Царь оставил после себя еще один литературный жанр: заметки на полях докладов губернаторов, генерал-губернаторов и министров, отзывы на общественные события, резолюции на присланных ему петициях и телеграммы в адрес отдельных лиц или учреждений. Ни один злобный политический памфлет не мог бы создать впечатление, равное тому, которое оставляют «перлы царского пера».
Государственный совет представляет на рассмотрение правителя предложение об отмене телесных наказаний в России. Тот пишет: «Рассмотреть вопрос повторно». Государственный совет повторяет предложение. Николай отвечает: «Отменю, когда захочу». Семьдесят восемь виднейших литераторов обращаются к царю с жалобой на произвол цензуры и просят «защитить литературу с помощью закона». Виза Николая: «Оставить без последствий». В 1896 г., через четыре года после голода, потрясшего до основания все сельское хозяйство страны, с царем встретились представители дворянства. Он сказал: «Я знаю, что дворянство переживает трудные времена. Вы можете быть уверены, что я не забуду о его нуждах». Отвечая на вопрос российской переписи, касающийся его классовой принадлежности или имущественного положения, царь написал: «Первый дворянин». Но его ответ на вопрос о профессии оказался еще хлеще: «Хозяин земли Русской». На полях закона об ограничении права евреев на жительство он пишет: «Евреи, покидающие черту оседлости, ежегодно наполняют города Сибири своими мерзкими физиономиями. Эту нетерпимую ситуацию необходимо изменить». На рапорте о злоупотреблениях жандармского ротмистра графа Подгоричани во время еврейского погрома в Белостоке император делает пометку: «Какое мне до этого дело?» На многочисленных докладах о пытках, применяемых по отношению к заключенным, и казнях непокорных узников он пишет: «Ура, мои славные ребята!», «Славные ребята эти конвоиры, не растерялись», «Царское спасибо этим славным ребятам». На рапорте о появлении агитаторов в казармах он начертал: «Надеюсь, их тут же расстреляли». На докладе о взятии под стражу организаторов погромов красуется его резолюция: «Объявить им прощение». Эти бесчисленные заметки на полях оказали более сильное революционизирующее действие на разные слои общества, чем десятки агитаторов.
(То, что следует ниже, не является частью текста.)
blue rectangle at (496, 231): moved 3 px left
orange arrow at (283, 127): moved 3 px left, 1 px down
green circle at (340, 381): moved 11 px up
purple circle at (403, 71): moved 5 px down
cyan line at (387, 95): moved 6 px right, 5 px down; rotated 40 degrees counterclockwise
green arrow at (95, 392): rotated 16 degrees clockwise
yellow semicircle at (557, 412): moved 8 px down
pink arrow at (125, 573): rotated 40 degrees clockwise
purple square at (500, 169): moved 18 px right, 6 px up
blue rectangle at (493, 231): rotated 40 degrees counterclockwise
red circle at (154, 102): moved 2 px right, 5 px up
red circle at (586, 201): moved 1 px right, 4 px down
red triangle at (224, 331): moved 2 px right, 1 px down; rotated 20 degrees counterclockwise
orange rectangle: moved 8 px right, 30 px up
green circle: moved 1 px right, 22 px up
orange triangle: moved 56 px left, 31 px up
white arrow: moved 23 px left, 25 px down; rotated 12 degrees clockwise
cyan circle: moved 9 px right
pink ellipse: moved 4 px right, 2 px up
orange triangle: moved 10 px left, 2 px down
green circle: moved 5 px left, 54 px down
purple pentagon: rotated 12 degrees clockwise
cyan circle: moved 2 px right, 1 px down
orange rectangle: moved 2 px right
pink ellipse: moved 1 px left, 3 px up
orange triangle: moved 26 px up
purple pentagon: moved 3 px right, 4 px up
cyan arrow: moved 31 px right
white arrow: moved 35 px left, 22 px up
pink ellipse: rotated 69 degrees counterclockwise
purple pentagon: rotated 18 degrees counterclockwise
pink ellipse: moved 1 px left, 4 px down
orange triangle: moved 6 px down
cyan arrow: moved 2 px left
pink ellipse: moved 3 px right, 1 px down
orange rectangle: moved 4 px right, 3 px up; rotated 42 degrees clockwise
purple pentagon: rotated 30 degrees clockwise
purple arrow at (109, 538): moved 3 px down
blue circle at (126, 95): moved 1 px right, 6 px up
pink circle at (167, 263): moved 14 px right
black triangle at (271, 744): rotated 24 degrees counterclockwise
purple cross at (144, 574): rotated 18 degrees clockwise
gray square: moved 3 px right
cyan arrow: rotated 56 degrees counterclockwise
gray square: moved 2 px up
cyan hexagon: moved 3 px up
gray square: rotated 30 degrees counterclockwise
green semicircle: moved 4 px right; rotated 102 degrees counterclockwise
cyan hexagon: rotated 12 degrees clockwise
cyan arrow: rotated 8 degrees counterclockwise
Однако все это мелочи по сравнению с отношением царя к черносотенному Союзу русского народа, который даже граф Витте называл «хулиганами и ворами», а Столыпин – «бандой уголовников». Однако царь объявил, что этот союз находится под его покровительством, не раз выражал ему благодарность и даже носил значок его почетного члена. Граф Витте был беззаветно предан царской династии, но не мог этого вынести. В его воспоминаниях можно найти горькие слова о «нищете политической мысли и болезненном состоянии души нашего деспотичного императора».
Были опубликованы дневники императора за несколько лет. Конечно, дневник – наиболее интимный литературный жанр; человек остается наедине со своей душой и поверяет бумаге свои самые сокровенные мысли и чувства. Однако в данном случае этот «человеческий документ» производит поразительное впечатление именно тем, что в нем полностью отсутствует человеческое. И в самые обычные дни его жизни, и в дни величайших потрясений, радостей или потерь дневник одинаково монотонен, мелочен и пуст. С точностью и бесстрастием часов царь отмечает пешие прогулки, охоты, чаепития, чьи-то визиты, смерти одних близких ему людей и браки других. Это не дневник, а «официальная хроника», редкостное доказательство полного автоматизма психики. Складывается впечатление, что этого человека ничто не могло тронуть. Все скатывается с него как с гуся вода. Даже в день своего отречения от престола царь тщательно записал: «Читал биографию Юлия Цезаря и играл в домино».
Генерал Данилов был свидетелем того, как вел себя царь во время всеобщего потрясения, вызванного катастрофой на Дальнем Востоке, и в еще более трагические дни марта 1917 г., предшествовавшие отречению. Генерал был поражен его «холодным, каменным спокойствием», резко контрастировавшим с подавленностью самого Данилова. «Я спрашивал себя, что это: поразительное, почти нечеловеческое умение держать себя в руках, достигнутое благодаря воспитанию и вере в свое божественное предназначение, или недостаток ума?» В конце концов генерал объяснил это «некоторым особым фатализмом восточного толка, тем не менее от рождения свойственным всем русским людям».